On Sunday morning, the grounds surrounding Coffman Union were uncharacteristically silent, save for the casual dog-walker enjoying the solace of a quiet campus stroll.
A group of about 10 people milled about. They looked to be in their early 20s; a few wore Pikachu backpacks. Moving slowly in a pack, they stared at their phones — an image of the quintessential, tuned-in millennial that think-pieces love to pick.
All of a sudden, one glanced up.
“There’s a Nidoqueen over there!” he screamed, pointing toward what looked to be some nicely manicured shrubbery. They flew.
“Pokemon Go,” a new game for Android and iOS mobile devices, was released July 6 after being announced last September. The app is an augmented reality game in which players — trainers, as they are called in the Poke-verse — can find and capture Pokemon in the “real” world using their smartphones’ cameras, clock and GPS.
Once a certain level of expertise is reached within the game, trainers declare a team — red for Valor, blue for Mystic or yellow for Instinct — and can use the Pokemon they have captured to battle and control “gyms,” which are most often located at common city landmarks.
Twin Cities locals Tylor Oberstar-Cline and Nathan Walton downloaded the app as soon as it was released. They decided to make a Facebook event inviting their friends to hang out on the University of Minnesota campus on Sunday morning, searching for Pokemon and capturing the campus’ eight gyms for their team.
Not even thinking about it, they made the event public, and by Saturday evening more than 1.5 thousand people had expressed interest in attending the meet-up.
Oberstar-Cline and Walton sat on Coffman’s front steps feverishly discussing the game with a couple others — few of which had met prior to that morning. Among these people was Justin Mestler, who started playing Pokemon games at age six.
“[The meet-up] started as kind of a joke,” Walton’s friend Ellie Metz said, a Wisconsin native who extended her stay in the cities to attend.
“You don’t joke about Pokemon,” Mestler said.

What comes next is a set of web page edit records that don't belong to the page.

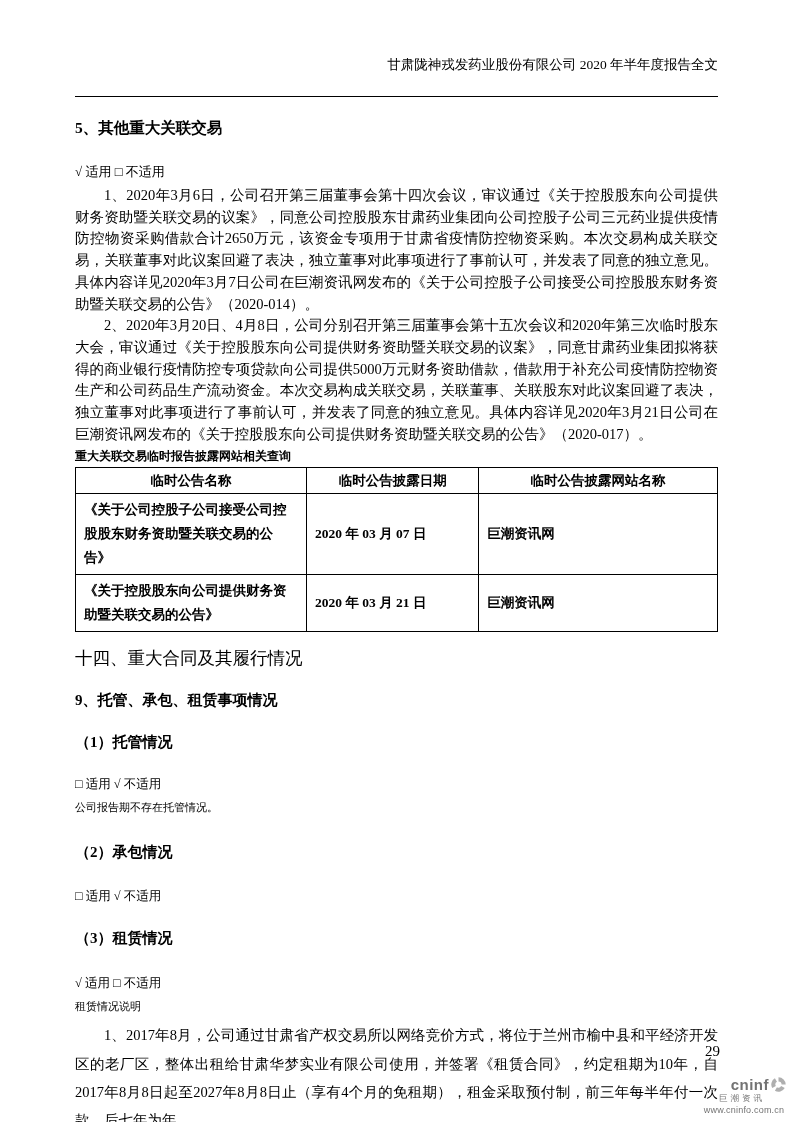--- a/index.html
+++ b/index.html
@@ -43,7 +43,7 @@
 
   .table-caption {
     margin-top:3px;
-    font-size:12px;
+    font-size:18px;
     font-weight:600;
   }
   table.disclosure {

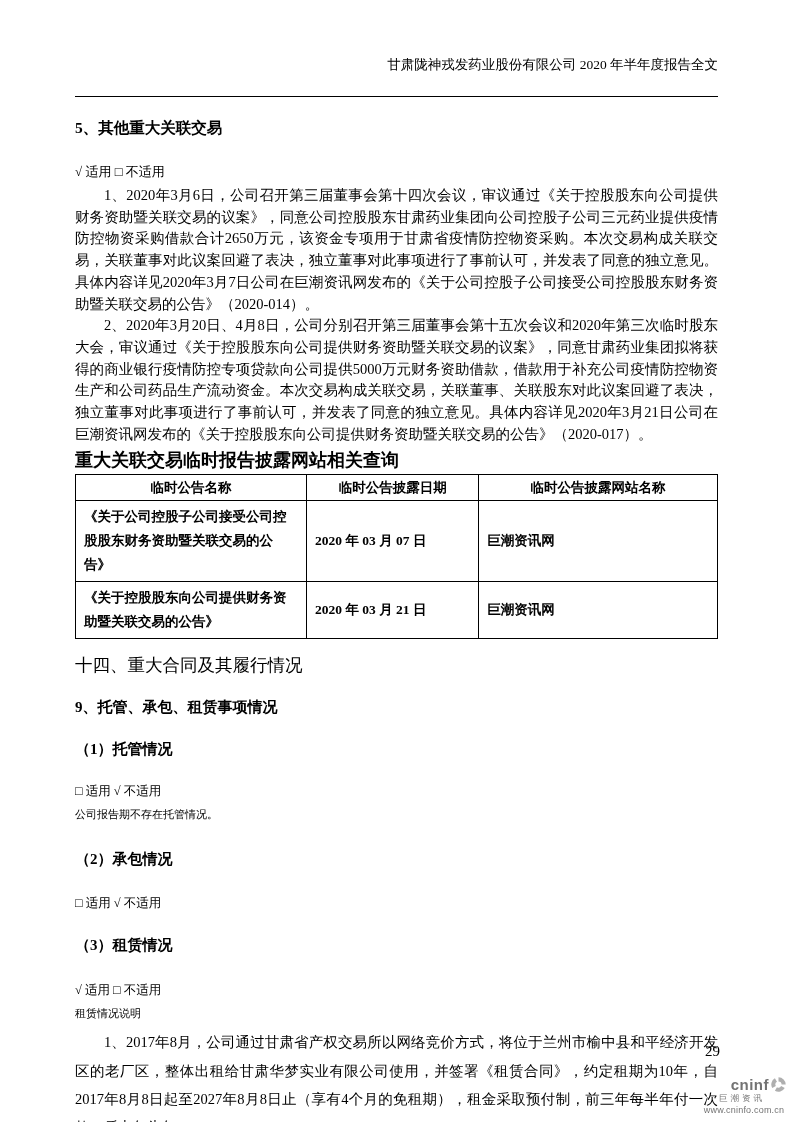--- a/index.html
+++ b/index.html
@@ -89,8 +89,8 @@
   .app-2 { margin-top:26px; }
   .app-3 { margin-top:27px; }
   .note {
-    margin-top:7px;
-    font-size:11px;
+    margin-top:25px;
+    font-size:17px;
   }
   .lease-para {
     margin-top:7px;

Around 10:30 a.m., a half-hour after the event’s slated start time, Walton and Oberstar-Cline decided it was time to up the ante.
Walton stood on top of the Coffman Union steps; people stared up at him with their phones out and ready as he made the announcement that it was time to split into teams.
The group, which had been working together all morning to capture rare breeds, was suddenly divided. Valor and Mystic members discussed game plans under their breath, careful that the two Instinct team members did not overhear.
The groups set off across campus in search of gyms, water bottles in hands. Diverging from traditional video game formatting, “Pokemon Go” requires trainers to physically get up and walk around in order to play.
“Who needs a Fitbit? I’m going to lose at least three pounds today just doing this,” Mestler said.
Because trainers are forced to explore their surroundings, it’s not rare for two people who are playing to strike up a conversation, often deciding to pair up and capture some Pokemon together.
“I met a guy in his 40s and his kid,” I overheard someone say. “We all ran around together for like 45 minutes.”
People are not afraid of going out of their way for a rare catch; detours mean nothing if the possibility of taking over a gym exists.
Searching for the deeper meaning as to why the game is such a phenomenon, I asked Mestler to explain some key history to me. He couldn’t remember much off the top of his head — he watched the show so long ago.
“You don’t remember the details … just how you felt,” Mestler said, capturing an Abra on the first try as he spoke.
As the day went on, rumors swirled. People talked of trainers trespassing into backyards to catch a Voltorb. Someone heard that a cop had pulled a friend of a friend over for texting while driving — only to find out she was playing the game. The officer decided to download the app himself after further explanation.
The St. Paul Capitol, which is currently closed for renovations, has a Pokemon gym inside it. The public is not currently allowed inside the building, yet within 24 hours of the app’s release someone somehow had control of the locale.
Google Maps data is synced with the app, with local landmarks serving as places for trainers to congregate. Businesses have also caught onto the popularity of the app.
Post-release, Sencha Tea Bar in Stadium Village created a line of four drinks — three for each color team and one “Pikachu drink” so folks from opposing teams could come together to enjoy tapioca bubbles on common ground.
As the event quieted down, people congregated to Sencha for a pick-me-up. The app is a battery drainer, so the business had provided power strips across the floor. An instrumental Pokemon soundtrack played softly in the background.
At the counter, a girl ordered the Valor drink — a strawberry-cherry concoction.
“What? That’s not our team!”
“But it sounds good!”
I asked barista Josh Suwaratana why the business is offering these drinks. Is it because they knew they’d make money off of thirsty trainers?
“Honestly … we’re just all playing it too,” Suwaratana said.
At 1 p.m., everyone came together once again to hear the outcome of the day. As it stood, team Mystic had control of six of the campus’s gyms. Valor and Instinct each had one.
Though batteries were running low, the day was far from over. Another meet-up was coming together at the Mall of America, and trainers were eager to follow tips from earlier in the day.
You know how the saying goes — they “gotta catch ’em all.”